TASK DETAILS
Note each line in the data holding the string "ffffff" and report it.

Code change snippets
■ ■ ■

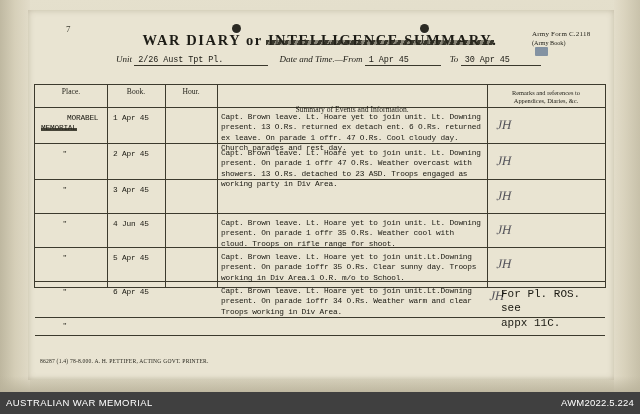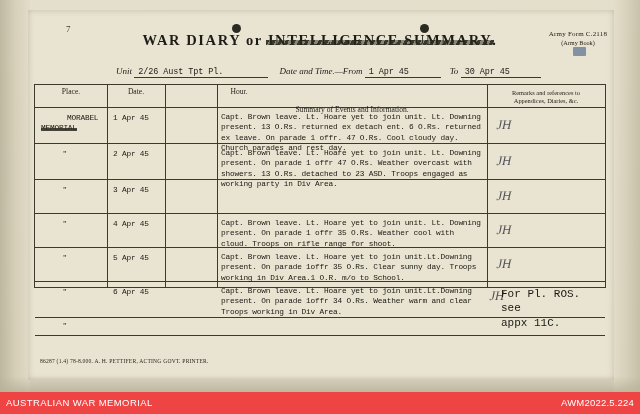--- a/index.html
+++ b/index.html
@@ -102,21 +102,21 @@
     font-family: "Liberation Serif", serif;
     font-size: 7.5px;
     margin-top: 2px;
     letter-spacing: 0.3px;
   }
   .formbox {
     position: absolute;
     right: 16px;
     top: 30px;
     width: 92px;
-    text-align: center;
+    text-align: left;
     font-family: "Liberation Serif", serif;
     font-size: 7px;
     color: #24231b;
     line-height: 1.25;
   }
   .formbox .fb1 { letter-spacing: .2px; }
   .formbox .fb2 { font-size: 6.2px; }
   .stamp {
     display: inline-block;
     width: 13px; height: 9px;
@@ -124,21 +124,21 @@
     opacity: .55;
     vertical-align: middle;
     margin-left: 3px;
     border-radius: 1px;
   }
 
   
   .unitline {
     position: absolute;
     left: 116px;
-    top: 66px;
+    top: 54px;
     width: 470px;
     font-family: "Liberation Serif", serif;
     font-size: 9px;
     color: #1d1c16;
     white-space: nowrap;
   }
   .unitline i { font-style: italic; }
   .typed {
     font-family: "Liberation Mono", monospace;
     font-size: 8.5px;
@@ -238,21 +238,21 @@
     font-size: 5.6px;
     color: #2a2920;
     letter-spacing: 0.2px;
   }
 
   
   .bar {
     position: absolute;
     left: 0; bottom: 0;
     width: 640px; height: 22px;
-    background: #ef4444;
+    background: #404040;
   }
   .bar-left {
     position: absolute;
     left: 6px; top: 5px;
     color: #ffffff;
     font-size: 9.5px;
     letter-spacing: .4px;
     font-family: "Liberation Sans", sans-serif;
   }
   .bar-right {
@@ -326,22 +326,22 @@
 
       <div class="hline" style="top:58px;"></div>
       <div class="hline" style="top:94px;"></div>
       <div class="hline" style="top:128px;"></div>
       <div class="hline" style="top:162px;"></div>
       <div class="hline" style="top:196px;"></div>
       <div class="hline" style="top:232px;"></div>
       <div class="hline" style="top:250px;"></div>
 
       <div class="colhdr" style="left:0; width:72px;">Place.</div>
-      <div class="colhdr" style="left:72px; width:58px;">Date.</div>
-      <div class="colhdr" style="left:130px; width:52px;margin-left:48px;">Hour.</div>
+      <div class="colhdr" style="left:72px; width:58px;">Book.</div>
+      <div class="colhdr" style="left:130px; width:52px;">Hour.</div>
       <div class="colhdr" style="left:182px; width:270px;margin-top:18px;">Summary of Events and Information.</div>
       <div class="colhdr small" style="left:452px; width:118px; top:4px; white-space:pre-line;">Remarks and references to
 Appendices, Diaries, &amp;c.</div>
 
       <div class="cell place" style="left:6px; top:28px;">
         <span class="struck">MEMORIAL</span>
       </div>
       <div class="cell place" style="left:6px; top:28px;padding-left:26px;">MORABEL</div>
       <div class="cell" style="left:78px; top:28px;">1 Apr 45</div>
       <div class="cell" style="left:186px; top:27px; width:262px;">Capt. Brown leave. Lt. Hoare yet to join unit. Lt. Downing
@@ -356,21 +356,21 @@
 present. On parade 1 offr 47 O.Rs. Weather overcast with
 showers. 13 O.Rs. detached to 23 ASD. Troops engaged as
 working party in Div Area.</div>
       <div class="initial" style="left:462px; top:68px;">JH</div>
 
       <div class="cell place ditto" style="left:28px; top:100px;">"</div>
       <div class="cell" style="left:78px; top:100px;">3 Apr 45</div>
       <div class="initial" style="left:462px; top:103px;">JH</div>
 
       <div class="cell place ditto" style="left:28px; top:134px;">"</div>
-      <div class="cell" style="left:78px; top:134px;">4 Apr 45</div>
+      <div class="cell" style="left:78px; top:134px;">4 Jun 45</div>
       <div class="cell" style="left:186px; top:133px; width:262px;">Capt. Brown leave. Lt. Hoare yet to join unit. Lt. Downing
 present. On parade 1 offr 35 O.Rs. Weather cool with
 cloud. Troops on rifle range for shoot.</div>
       <div class="initial" style="left:462px; top:137px;">JH</div>
 
       <div class="cell place ditto" style="left:28px; top:168px;">"</div>
       <div class="cell" style="left:78px; top:168px;">5 Apr 45</div>
       <div class="cell" style="left:186px; top:167px; width:262px;">Capt. Brown leave. Lt. Hoare yet to join unit.Lt.Downing
 present. On parade 1offr 35 O.Rs. Clear sunny day. Troops
 working in Div Area.1 O.R. m/o to School.</div>

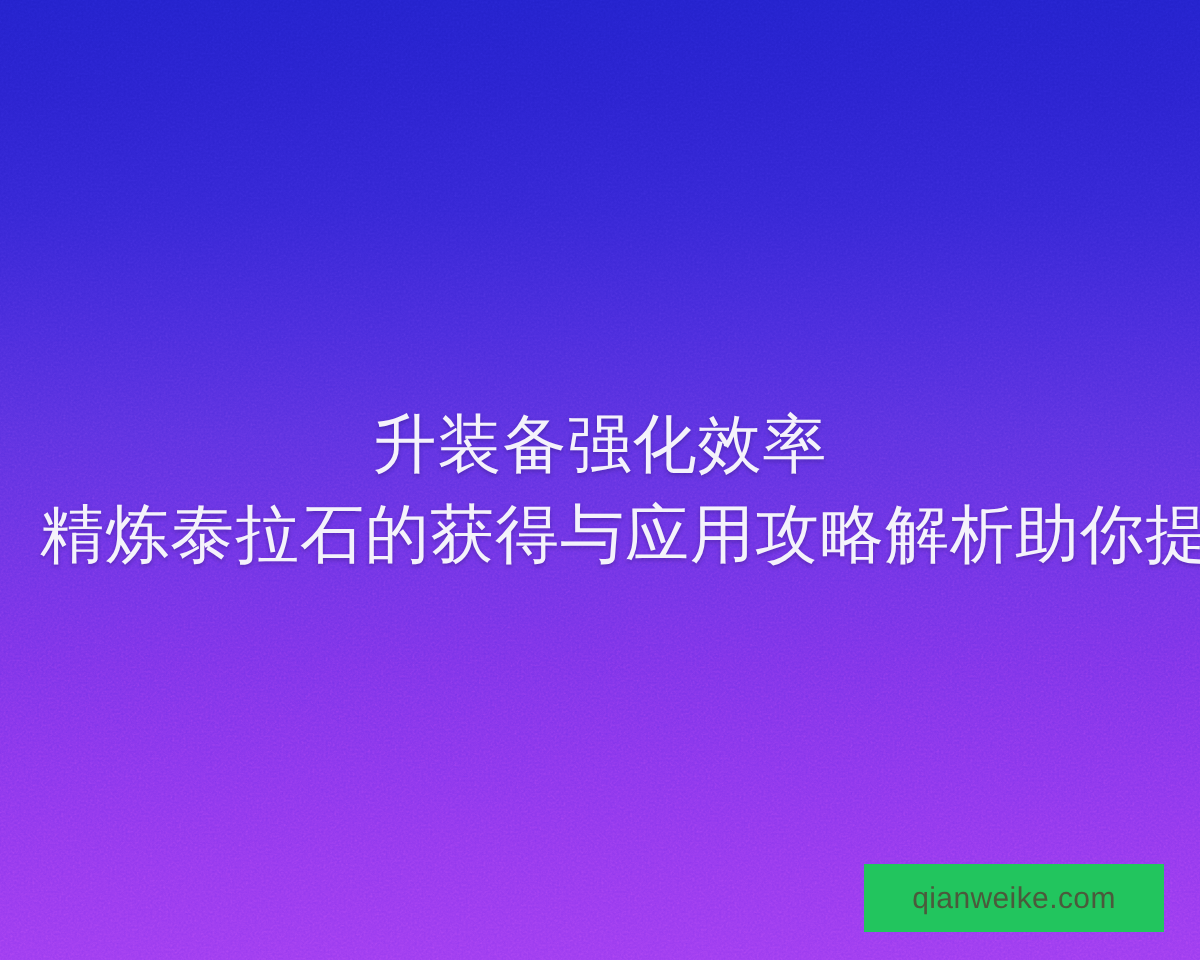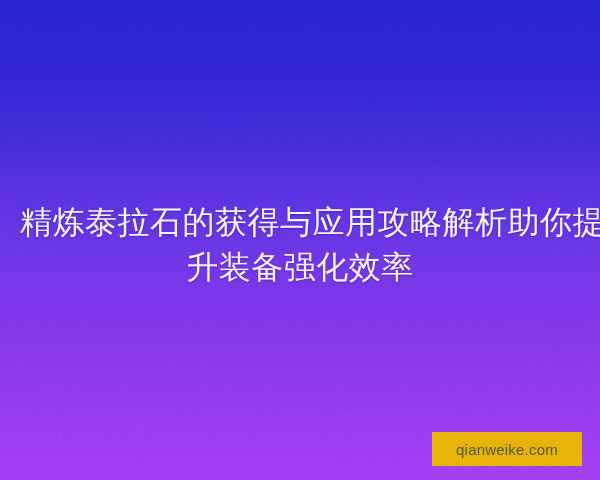--- a/index.html
+++ b/index.html
@@ -66,21 +66,21 @@
     text-shadow: 0 1px 2px rgba(20, 10, 70, 0.30);
   }
 
   
   .watermark {
     position: absolute;
     left: 432px;
     top: 432px;
     width: 150px;
     height: 34px;
-    background: #eab308;
+    background: #22c55e;
     display: flex;
     align-items: center;
     justify-content: center;
   }
 
   .watermark-text {
     color: #4b5a3c;
     font-size: 15px;
     letter-spacing: 0.2px;
     line-height: 1;
@@ -97,21 +97,21 @@
     <svg xmlns="http://www.w3.org/2000/svg" width="600" height="480" preserveAspectRatio="none">
       <filter id="grain">
         <feTurbulence type="fractalNoise" baseFrequency="0.9" numOctaves="3" stitchTiles="stitch"></feTurbulence>
         <feColorMatrix type="saturate" values="0"></feColorMatrix>
       </filter>
       <rect width="600" height="480" filter="url(#grain)"></rect>
     </svg>
   </div>
 
   <div class="title-block">
+    <span class="title-line">升装备强化效率</span>
     <span class="title-line">精炼泰拉石的获得与应用攻略解析助你提</span>
-    <span class="title-line">升装备强化效率</span>
   </div>
 
   <div class="watermark">
     <span class="watermark-text">qianweike.com</span>
   </div>
 
 </div>
 
 </body></html>

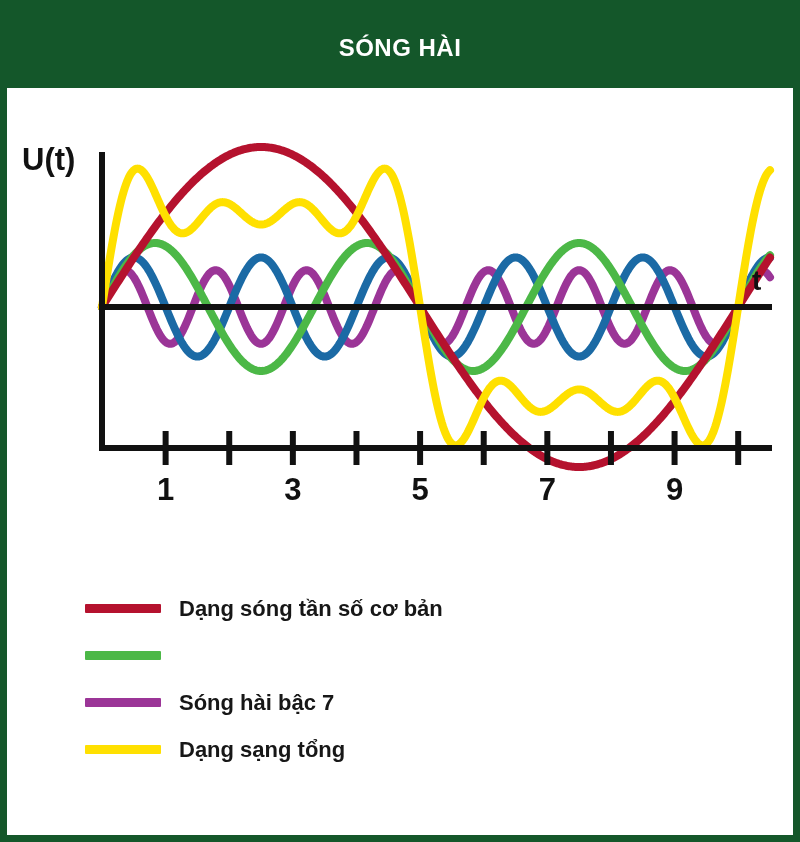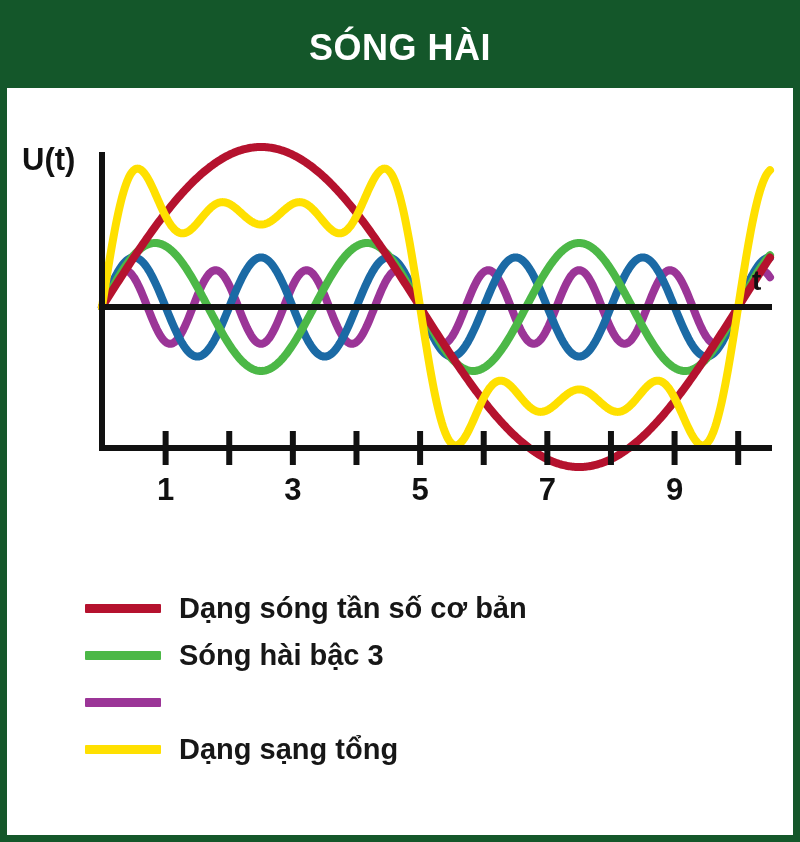--- a/index.html
+++ b/index.html
@@ -2,27 +2,27 @@
 <html><head>
 <meta charset="utf-8">
 <style>
   html,body{margin:0;padding:0;background:#ffffff;}
   body{width:800px;height:842px;font-family:"Liberation Sans",sans-serif;overflow:hidden;}
   #frame{position:relative;width:800px;height:842px;box-sizing:border-box;
          border:7px solid #14572a;background:#ffffff;}
   #header{position:absolute;left:0;top:0;width:786px;height:81px;background:#14572a;}
   #header-title{position:absolute;left:0;top:0;width:786px;height:81px;
         display:flex;align-items:center;justify-content:center;
-        color:#ffffff;font-size:36px;font-weight:bold;letter-spacing:.5px;}
+        color:#ffffff;font-size:24px;font-weight:bold;letter-spacing:.5px;}
   #plot{position:absolute;left:-7px;top:81px;width:786px;height:460px;}
   #plot svg{display:block;}
   #legend{position:absolute;left:78px;top:578px;width:600px;}
   .legend-row{display:flex;align-items:center;height:47px;}
   .swatch{width:76px;height:9px;border-radius:1px;flex:none;}
-  .legend-label{margin-left:18px;font-size:29px;font-weight:bold;color:#171717;
+  .legend-label{margin-left:18px;font-size:22px;font-weight:bold;color:#171717;
         white-space:nowrap;line-height:1;}
 </style>
 </head>
 <body>
 
 <div id="frame">
 
   <div id="header">
     <div id="header-title">SÓNG HÀI</div>
   </div>
@@ -65,24 +65,24 @@
     </svg>
   </div>
 
   <div id="legend">
       <div class="legend-row">
         <span class="swatch" style="background: rgb(181, 18, 46);"></span>
         <span class="legend-label">Dạng sóng tần số cơ bản</span>
       </div>
       <div class="legend-row">
         <span class="swatch" style="background: rgb(76, 184, 71);"></span>
-        <span class="legend-label">Sóng hài bậc 3</span>
       </div>
       <div class="legend-row">
         <span class="swatch" style="background: rgb(155, 53, 151);"></span>
+        <span class="legend-label">Sóng hài bậc 7</span>
       </div>
       <div class="legend-row">
         <span class="swatch" style="background: rgb(255, 224, 0);"></span>
         <span class="legend-label">Dạng sạng tổng</span>
       </div>
     </div>
 
 </div>
 
 </body></html>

■ ■ ■

EXERCISE RESPONSE
     color: #ffffff;
   html,body{margin:0;padding:0;background:#ffffff;}
          border:7px solid #14572a;background:#ffffff;}
-        color:#ffffff;font-size:36px;font-weight:bold;letter-spacing:.5px;}
+        color:#ffffff;font-size:24px;font-weight:bold;letter-spacing:.5px;}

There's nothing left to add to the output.